Fake smiles gleamed everywhere.
Dorn fled to scan the gallery from video monitors inside his office. Was that Julian Schnabel by the door? Two men in suits looked like the IRS agents who visited last month. Damn, the Village Voice journalist had come, the one who claimed Porkanov’s art was misogynistic. Michael Musto stood at his side, all black-rim glasses and sneer.
Dorn lifted his coke spoon then snorted. When he placed a tissue to his nostrils, blood spotted it. I need a cigarette. Both featured artists chatted with Heather, their pale Eastern European faces even ghostlier in the news camera glare. Dorn hallucinated a searchlight at the Berlin Wall.
His current assistant Gitte tapped over on heels. “Say hi to David Geffen before he leaves. And he’s about to leave.” She held the art waiting list on a clipboard. “Frederick, are you okay?”

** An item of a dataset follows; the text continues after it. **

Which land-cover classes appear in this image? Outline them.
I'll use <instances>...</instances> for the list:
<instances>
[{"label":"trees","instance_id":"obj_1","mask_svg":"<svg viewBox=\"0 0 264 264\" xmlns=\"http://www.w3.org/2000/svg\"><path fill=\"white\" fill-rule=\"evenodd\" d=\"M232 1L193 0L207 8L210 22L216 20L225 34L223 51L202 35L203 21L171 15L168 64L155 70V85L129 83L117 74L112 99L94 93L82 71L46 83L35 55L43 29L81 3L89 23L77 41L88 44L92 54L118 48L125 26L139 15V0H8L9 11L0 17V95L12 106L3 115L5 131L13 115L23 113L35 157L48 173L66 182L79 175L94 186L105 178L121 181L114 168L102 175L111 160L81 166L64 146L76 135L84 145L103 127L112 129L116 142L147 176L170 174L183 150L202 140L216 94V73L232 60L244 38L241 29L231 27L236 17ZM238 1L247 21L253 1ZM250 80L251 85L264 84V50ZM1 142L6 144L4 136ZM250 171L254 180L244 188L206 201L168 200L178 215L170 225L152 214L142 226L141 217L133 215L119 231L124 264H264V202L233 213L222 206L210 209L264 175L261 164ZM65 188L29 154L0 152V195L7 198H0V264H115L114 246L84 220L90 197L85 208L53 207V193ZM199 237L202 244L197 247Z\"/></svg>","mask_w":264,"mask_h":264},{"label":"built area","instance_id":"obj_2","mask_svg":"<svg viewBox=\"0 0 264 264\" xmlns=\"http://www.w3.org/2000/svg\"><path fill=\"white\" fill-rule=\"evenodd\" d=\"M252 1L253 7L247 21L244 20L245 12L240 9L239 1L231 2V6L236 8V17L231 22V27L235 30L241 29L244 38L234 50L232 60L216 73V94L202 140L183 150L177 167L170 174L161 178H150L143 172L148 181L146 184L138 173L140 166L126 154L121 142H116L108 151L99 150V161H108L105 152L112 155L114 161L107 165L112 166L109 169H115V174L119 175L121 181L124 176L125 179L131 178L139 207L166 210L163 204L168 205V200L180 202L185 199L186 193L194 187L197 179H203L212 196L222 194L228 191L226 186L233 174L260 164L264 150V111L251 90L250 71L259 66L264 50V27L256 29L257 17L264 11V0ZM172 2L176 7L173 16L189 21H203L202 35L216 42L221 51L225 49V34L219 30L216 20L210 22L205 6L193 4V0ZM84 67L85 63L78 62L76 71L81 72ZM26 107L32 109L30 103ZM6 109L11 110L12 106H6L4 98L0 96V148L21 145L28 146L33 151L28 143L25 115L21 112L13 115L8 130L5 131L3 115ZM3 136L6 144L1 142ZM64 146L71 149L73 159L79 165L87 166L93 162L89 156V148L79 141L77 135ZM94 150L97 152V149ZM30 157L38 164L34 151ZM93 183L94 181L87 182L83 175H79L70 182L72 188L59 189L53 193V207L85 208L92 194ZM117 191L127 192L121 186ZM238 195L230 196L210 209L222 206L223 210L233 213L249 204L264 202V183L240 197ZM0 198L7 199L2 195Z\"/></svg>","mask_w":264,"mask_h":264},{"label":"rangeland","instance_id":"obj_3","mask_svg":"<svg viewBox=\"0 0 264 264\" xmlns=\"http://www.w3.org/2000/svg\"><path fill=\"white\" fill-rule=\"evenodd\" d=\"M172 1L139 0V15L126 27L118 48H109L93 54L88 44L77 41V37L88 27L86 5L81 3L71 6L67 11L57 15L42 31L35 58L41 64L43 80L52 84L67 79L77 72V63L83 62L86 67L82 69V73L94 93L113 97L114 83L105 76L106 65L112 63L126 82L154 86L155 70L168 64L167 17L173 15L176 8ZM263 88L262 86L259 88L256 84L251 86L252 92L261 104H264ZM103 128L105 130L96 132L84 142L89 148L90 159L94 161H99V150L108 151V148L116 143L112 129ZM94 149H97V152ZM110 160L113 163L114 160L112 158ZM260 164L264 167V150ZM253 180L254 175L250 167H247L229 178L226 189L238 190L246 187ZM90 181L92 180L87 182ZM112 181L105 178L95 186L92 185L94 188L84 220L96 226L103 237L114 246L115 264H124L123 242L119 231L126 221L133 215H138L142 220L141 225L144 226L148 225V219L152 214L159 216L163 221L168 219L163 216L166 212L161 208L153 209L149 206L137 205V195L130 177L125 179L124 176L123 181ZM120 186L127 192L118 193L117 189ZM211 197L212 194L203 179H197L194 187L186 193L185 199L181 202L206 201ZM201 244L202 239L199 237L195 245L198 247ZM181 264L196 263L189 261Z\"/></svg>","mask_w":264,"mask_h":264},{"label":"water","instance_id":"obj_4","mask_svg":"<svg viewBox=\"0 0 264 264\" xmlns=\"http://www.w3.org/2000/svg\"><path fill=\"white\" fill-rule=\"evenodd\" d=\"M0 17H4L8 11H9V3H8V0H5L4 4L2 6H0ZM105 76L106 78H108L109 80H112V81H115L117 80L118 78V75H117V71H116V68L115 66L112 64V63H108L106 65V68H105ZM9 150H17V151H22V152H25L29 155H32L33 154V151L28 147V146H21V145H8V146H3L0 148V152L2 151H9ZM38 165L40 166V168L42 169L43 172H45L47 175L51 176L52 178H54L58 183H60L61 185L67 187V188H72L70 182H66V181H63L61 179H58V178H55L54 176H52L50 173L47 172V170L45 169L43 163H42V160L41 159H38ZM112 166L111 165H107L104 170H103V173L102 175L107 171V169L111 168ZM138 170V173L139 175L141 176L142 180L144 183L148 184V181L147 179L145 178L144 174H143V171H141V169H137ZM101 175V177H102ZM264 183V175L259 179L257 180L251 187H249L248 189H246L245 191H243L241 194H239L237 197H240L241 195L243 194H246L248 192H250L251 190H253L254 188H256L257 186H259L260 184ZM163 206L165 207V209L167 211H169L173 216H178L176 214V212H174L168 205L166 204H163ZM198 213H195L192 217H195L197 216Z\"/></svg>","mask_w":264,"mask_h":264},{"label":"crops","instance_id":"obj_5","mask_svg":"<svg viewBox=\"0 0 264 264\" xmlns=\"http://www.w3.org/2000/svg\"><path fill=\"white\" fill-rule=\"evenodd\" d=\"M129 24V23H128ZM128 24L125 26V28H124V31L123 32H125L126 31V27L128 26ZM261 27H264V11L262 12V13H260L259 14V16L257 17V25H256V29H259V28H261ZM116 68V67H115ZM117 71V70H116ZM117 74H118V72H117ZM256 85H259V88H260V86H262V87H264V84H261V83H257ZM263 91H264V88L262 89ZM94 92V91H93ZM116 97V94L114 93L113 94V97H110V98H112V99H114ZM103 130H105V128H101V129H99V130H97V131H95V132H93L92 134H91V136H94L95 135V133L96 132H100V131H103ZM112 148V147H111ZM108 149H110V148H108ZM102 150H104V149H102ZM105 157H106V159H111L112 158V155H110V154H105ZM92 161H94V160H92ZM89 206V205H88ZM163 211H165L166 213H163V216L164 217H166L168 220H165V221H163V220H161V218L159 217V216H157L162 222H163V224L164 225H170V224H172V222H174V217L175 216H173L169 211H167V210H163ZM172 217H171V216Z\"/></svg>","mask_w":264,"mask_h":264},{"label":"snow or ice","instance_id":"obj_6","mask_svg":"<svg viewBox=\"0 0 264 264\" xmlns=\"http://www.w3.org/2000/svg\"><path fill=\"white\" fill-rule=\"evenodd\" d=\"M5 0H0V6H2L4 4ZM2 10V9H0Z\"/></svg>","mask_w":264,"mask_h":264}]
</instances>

Dorn squinted. “Who’s that woman pressing her face against our window outside?”
“Your stalker, Deanna. You dated her once and never called her back.”
“Congratulations on your show, Frederick.” Ali swooped in to kiss his cheek goodbye. “How lucky you are. All this success, your glamorous wife Karen, and that spectacular beach house in the Hamptons.”
“Yes. How lucky…” Dorn stared at something indeterminate. The gallery began to empty. He slumped against a wall and watched Ali and her Warner Brothers boyfriend flag a cab out on Broadway. How did I ever let her get away? Dorn lit a Dunhill. Inhale, exhale, inhale, exhale.
“Open the champagne.” Saxby met Dorn by the doorway to his office. “A toast.” Clink! “To all tomorrow’s parties.” Saxby’s grin was that of a man sated on a grand meal, lazy with contentment. “Should we get a bite at Fanelli’s? No, Florent. Obviously.”
“Step inside, Saxby.” Dorn stubbed out his cigarette. “We need to talk.”
Max DeVoe Talley is the author of the novel, Yesterday We Forget Tomorrow, published in 2014. His short fiction has appeared in Two Cities Review, Del Sol Review, The Opiate, Gold Man Review, and Chantwood Magazine, and is forthcoming in the Freakshow anthology from Copper Pen Press. Talley received a best fiction award at the Santa Barbara Writers Conference in 2007. He was born in New York City and lives in Southern California, where he paints, teaches music, and is a contributing editor to Luna Review. www.maxdevoetalley.com
5 Questions with Max DeVoe Talley:
TD: Tell us a little about this story? Where did the idea come from?
MDT: I recently finished my novel, Dear Mr. Fantasy, which has interconnected short stories about five characters progressing from the late 1960s to the 21st century. “Gallery Opening” is a central chapter about the excesses of the 1980s Manhattan SoHo art scene. I wanted it to be absurd and outlandish, but also true to that era. Although it is fiction, I meticulously researched the story details so that if the gallery I created did exist, those would be the actual people in attendance. I tried to insure the music and art styles, as well as the clubs and restaurants mentioned were all consistent with the moment.
TD: Who is your greatest writing influence?
MDT: I don’t have one overriding writing influence. Denis Johnson, Aimee Bender, and Cormac McCarthy are current favorites. Dylan Thomas, Don DeLillo, and Hunter S. Thompson will always be influential.
TD: What is your favorite place to write and why?
MDT: I write at a utilitarian desk with two laptops surrounding a printer. Boring as hell, but it works. My favorite place was by a window in a cabin that I rented in Big Sur, CA ten years ago. It had a stunning forty-mile view down the jagged coastline. However, I rarely got any writing done.
TD: Favorite word?
MDT: Regarding writing? Fearless.
TD: Do you have a favorite reading ritual?
MDT: I try to read thirty minutes to an hour a day. When I can do that on a bench at a local park, I am very happy.